START Information

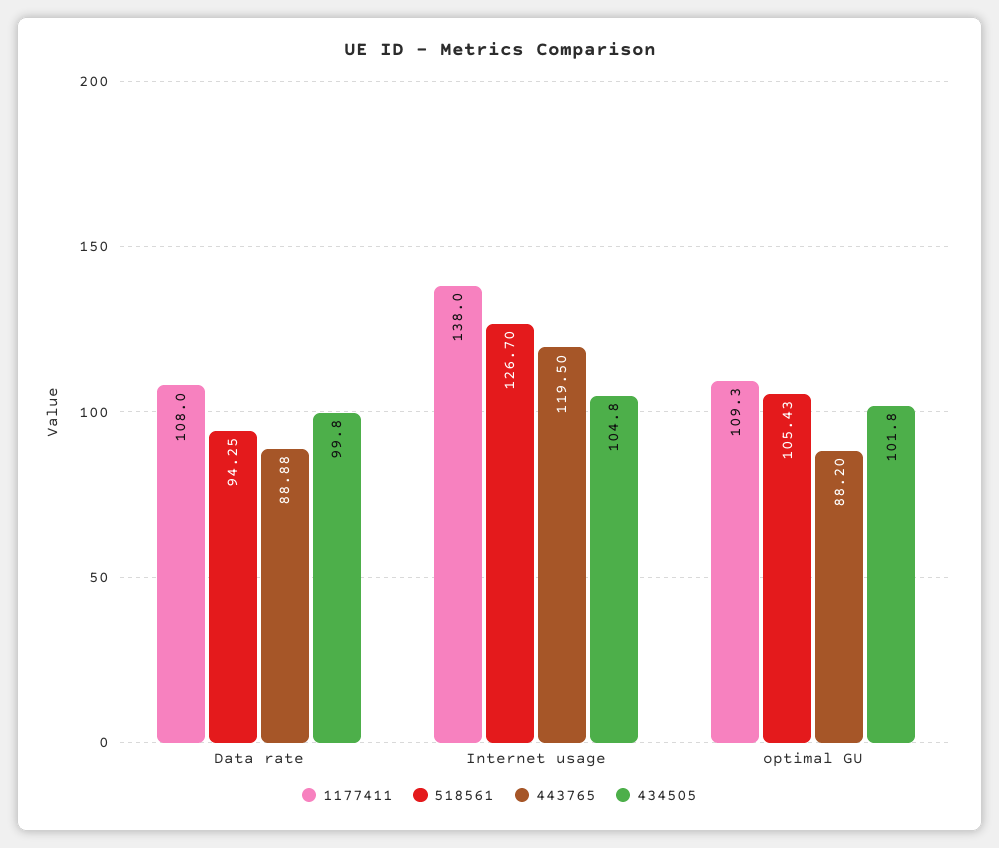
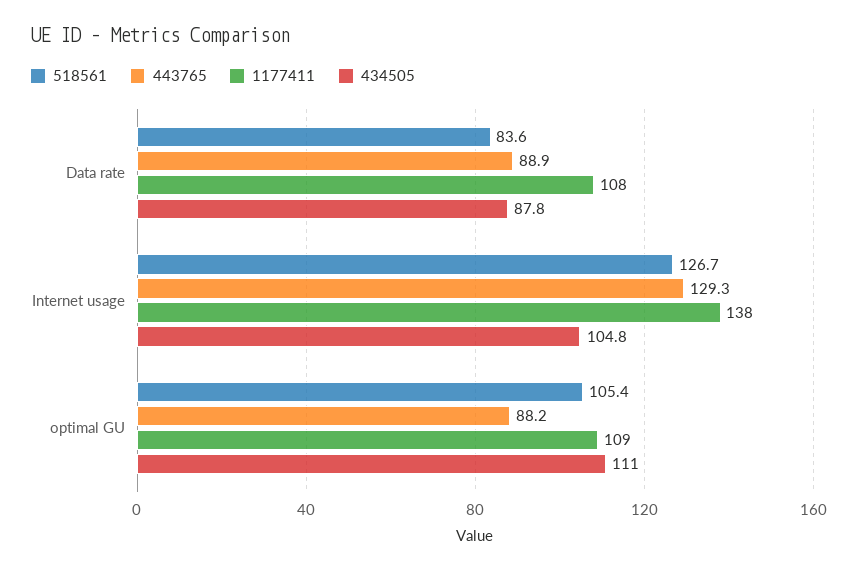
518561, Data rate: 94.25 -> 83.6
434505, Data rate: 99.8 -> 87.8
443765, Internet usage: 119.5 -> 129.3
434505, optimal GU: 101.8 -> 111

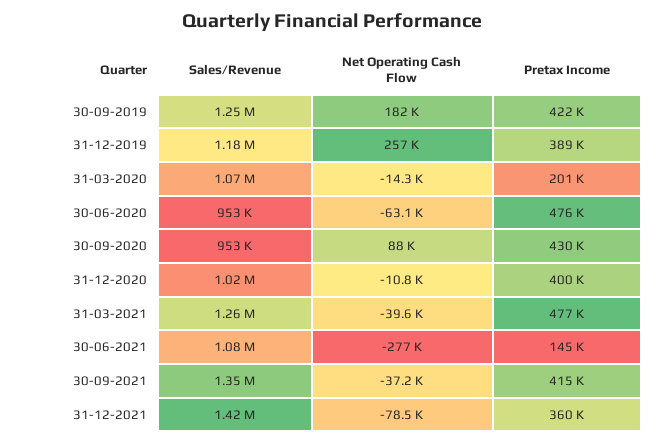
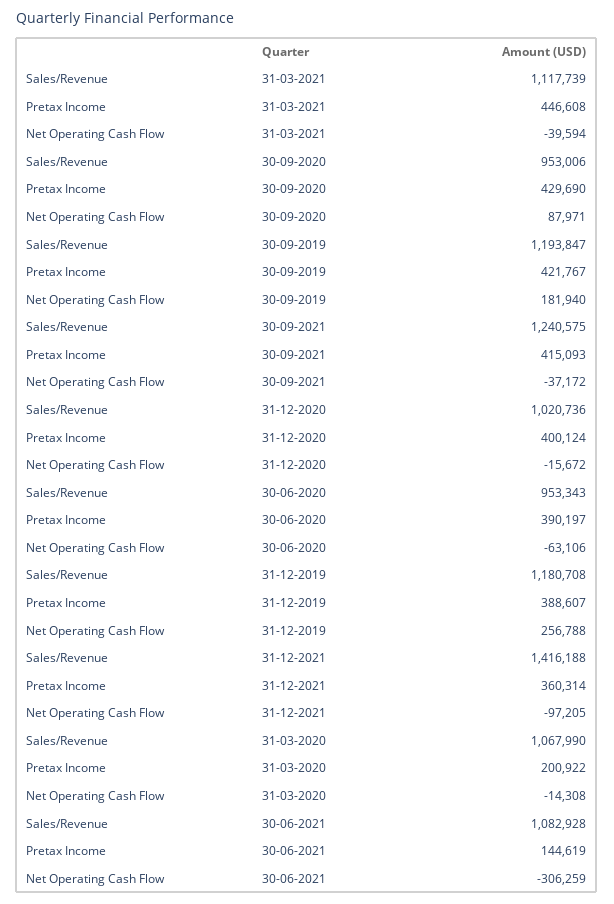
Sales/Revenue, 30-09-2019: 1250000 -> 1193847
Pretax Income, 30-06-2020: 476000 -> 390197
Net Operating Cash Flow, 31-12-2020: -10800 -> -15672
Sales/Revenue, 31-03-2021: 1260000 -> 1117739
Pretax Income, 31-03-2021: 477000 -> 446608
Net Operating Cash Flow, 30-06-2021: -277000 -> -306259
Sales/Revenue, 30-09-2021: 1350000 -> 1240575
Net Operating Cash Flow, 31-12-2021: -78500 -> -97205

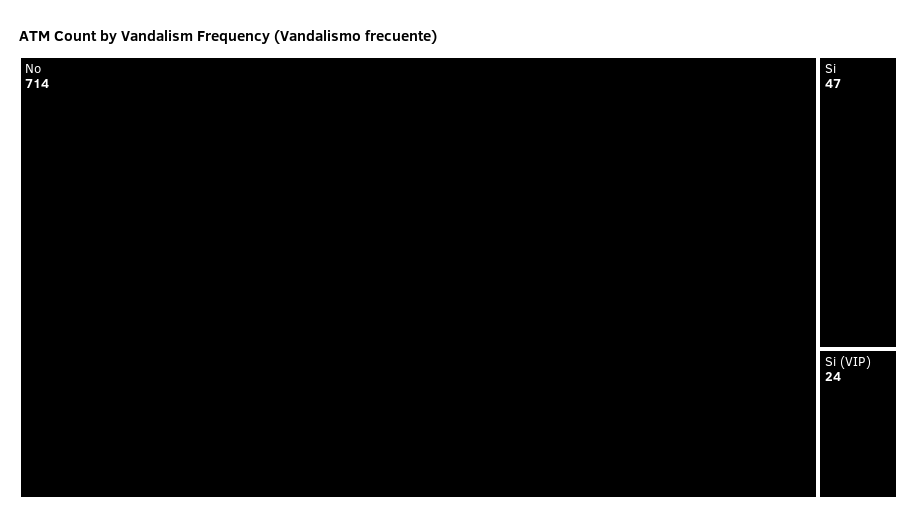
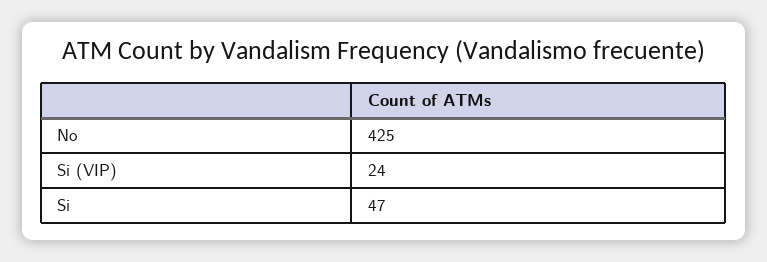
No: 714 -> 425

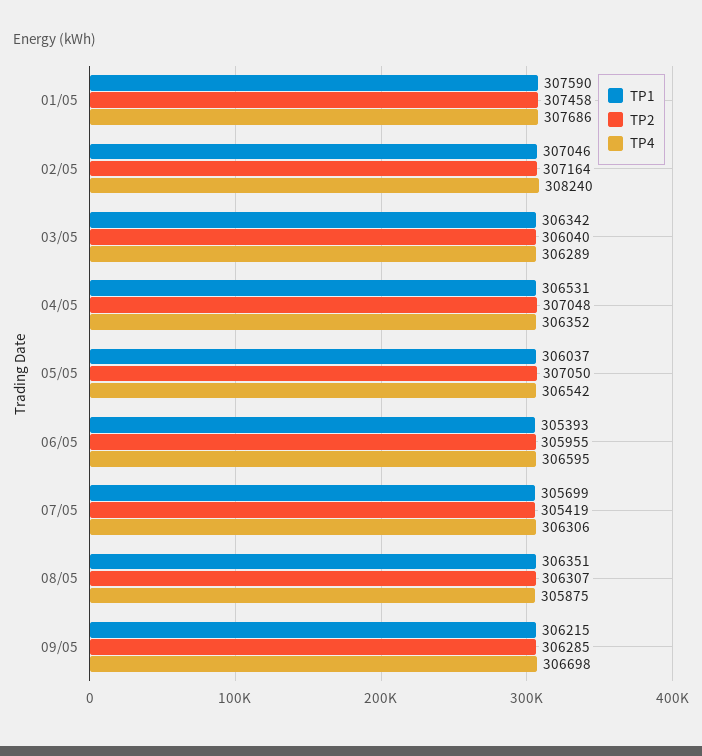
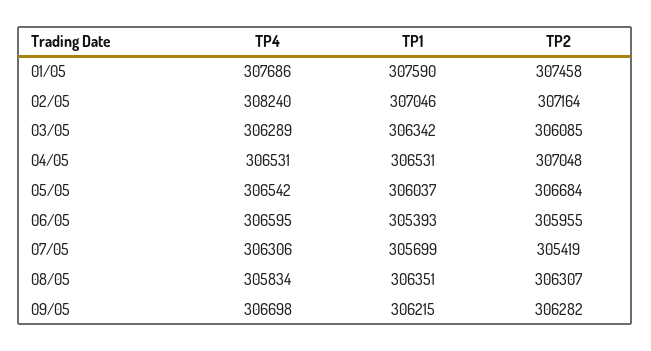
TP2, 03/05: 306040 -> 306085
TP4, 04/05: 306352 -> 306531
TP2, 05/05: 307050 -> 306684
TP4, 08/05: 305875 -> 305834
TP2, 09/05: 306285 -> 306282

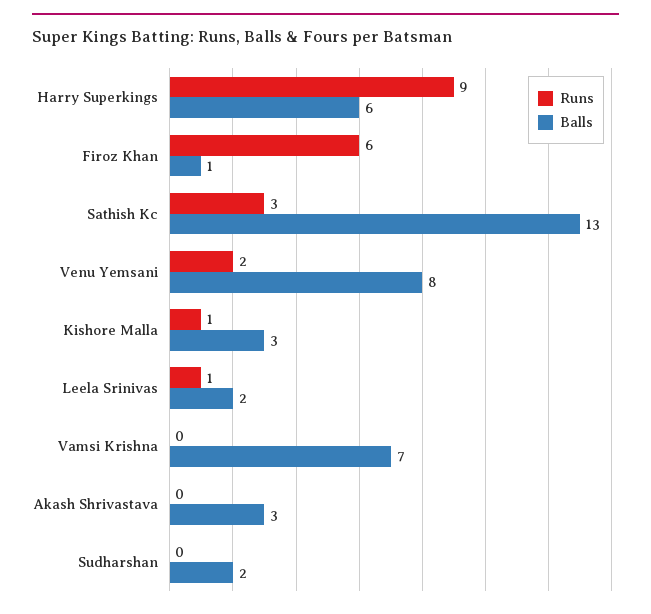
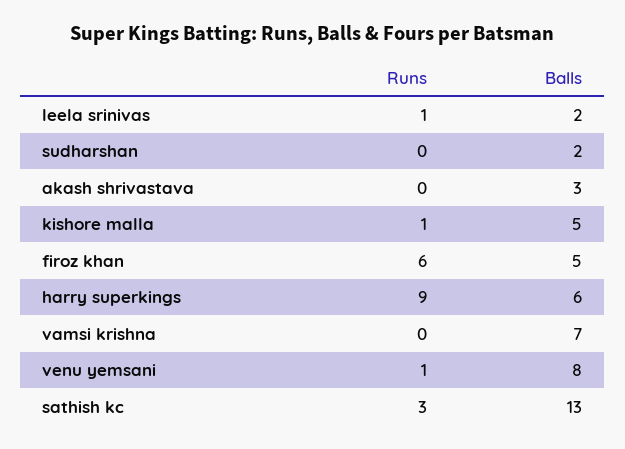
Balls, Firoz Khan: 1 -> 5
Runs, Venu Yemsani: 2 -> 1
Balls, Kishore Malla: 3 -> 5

END Information

__Instruction__. The full text of the data above, exact and without pictures, is what to return.

__Solved problem__.
518561, Data rate: 94.25 -> 83.6
434505, Data rate: 99.8 -> 87.8
443765, Internet usage: 119.5 -> 129.3
434505, optimal GU: 101.8 -> 111

Sales/Revenue, 30-09-2019: 1250000 -> 1193847
Pretax Income, 30-06-2020: 476000 -> 390197
Net Operating Cash Flow, 31-12-2020: -10800 -> -15672
Sales/Revenue, 31-03-2021: 1260000 -> 1117739
Pretax Income, 31-03-2021: 477000 -> 446608
Net Operating Cash Flow, 30-06-2021: -277000 -> -306259
Sales/Revenue, 30-09-2021: 1350000 -> 1240575
Net Operating Cash Flow, 31-12-2021: -78500 -> -97205

No: 714 -> 425

TP2, 03/05: 306040 -> 306085
TP4, 04/05: 306352 -> 306531
TP2, 05/05: 307050 -> 306684
TP4, 08/05: 305875 -> 305834
TP2, 09/05: 306285 -> 306282

Balls, Firoz Khan: 1 -> 5
Runs, Venu Yemsani: 2 -> 1
Balls, Kishore Malla: 3 -> 5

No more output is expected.